On 11 February, Newcastle University’s Stand Up To Racism society held a rally on campus, in response to recent allegations of racist behaviour towards Asian students.
The behaviour occurred in the wake of the Coronavirus outbreak, which began in China. The incidents, which are alleged to have been perpetrated by both Newcastle students and members of the general public, included a student leaving the Robinson Library when a Chinese student appeared, and other East Asian students being spat on.
The rally was intended to raise awareness of, and discourage, such behaviour. It occurred in front of the Arches, and featured appearances by numerous guest speakers.
Students’ Union Welfare and Equality Officer Sara Elkhaward was amongst those in attendance. Asked to comment on the significance of the rally, she said ‘…Hopefully events like this will spark solidarity [with East Asian students] but also really bring people together to call out racism… We’re hoping for more of these events to happen on a regular basis, not just when incidents happen, but just as and when we’d like to stand up against events like Coronavirus racism…’.
Ciaran Wakefield, President of Newcastle University’s Stand Up To Racism society, held similar sentiments. Asked how he felt about allegations that students at Newcastle University were amongst those who had perpetrated racist offences against East Asian students, particularly on online forums associated with the university, he stated ‘It’s always disappointing when that happens, because we have such a diverse community here… and I know the university makes a special effort to breed inclusivity… but of course when you’re hiding behind a screen it’s very easy [to insult others], so that’s why we’ve come out here, to show that isn’t acceptable. By having a rally… we cut through a lot of that racism’.

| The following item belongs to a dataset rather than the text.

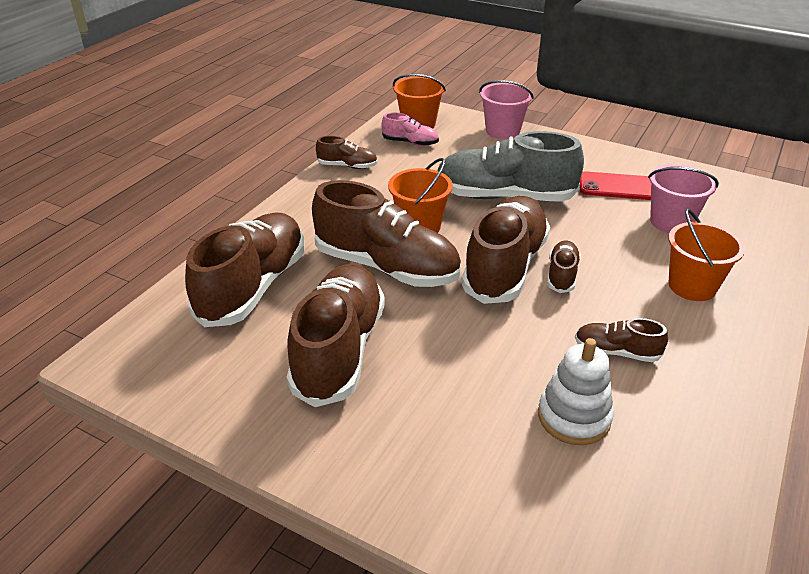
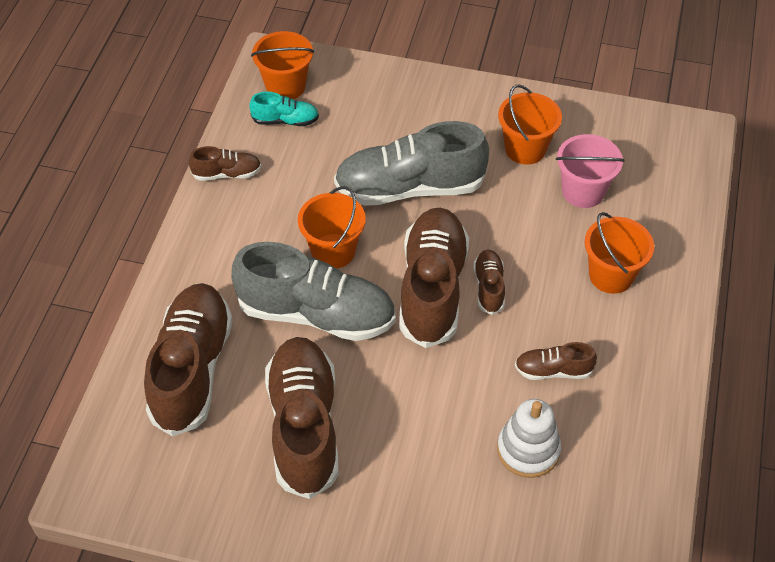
camera: 15 degrees left, 15 degrees up
brown shoe [312,180,461,287] -> grey shoe [231,242,396,341]
pink shoe [382,113,439,146] -> turquoise shoe [249,92,319,126]
pink bucket [479,80,534,139] -> none
red phone [580,171,652,200] -> orange bucket [498,84,562,165]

When further asked what students at Newcastle can do to ensure they are not ‘part of the problem’, or spreading racist beliefs, Wakefield said ‘I would always recommend doing some research yourself… look online, fact-check… I’d recommend staying off Facebook… I’d also go and talk to the community. These communities might seem culturally different… but if you make the effort, you can find out so much by just asking people [about their experiences]. There’s also a series of societies that… want you to come and learn about their cultures… There are so many places that we can go to find out more about these communities that are supposedly different from us’.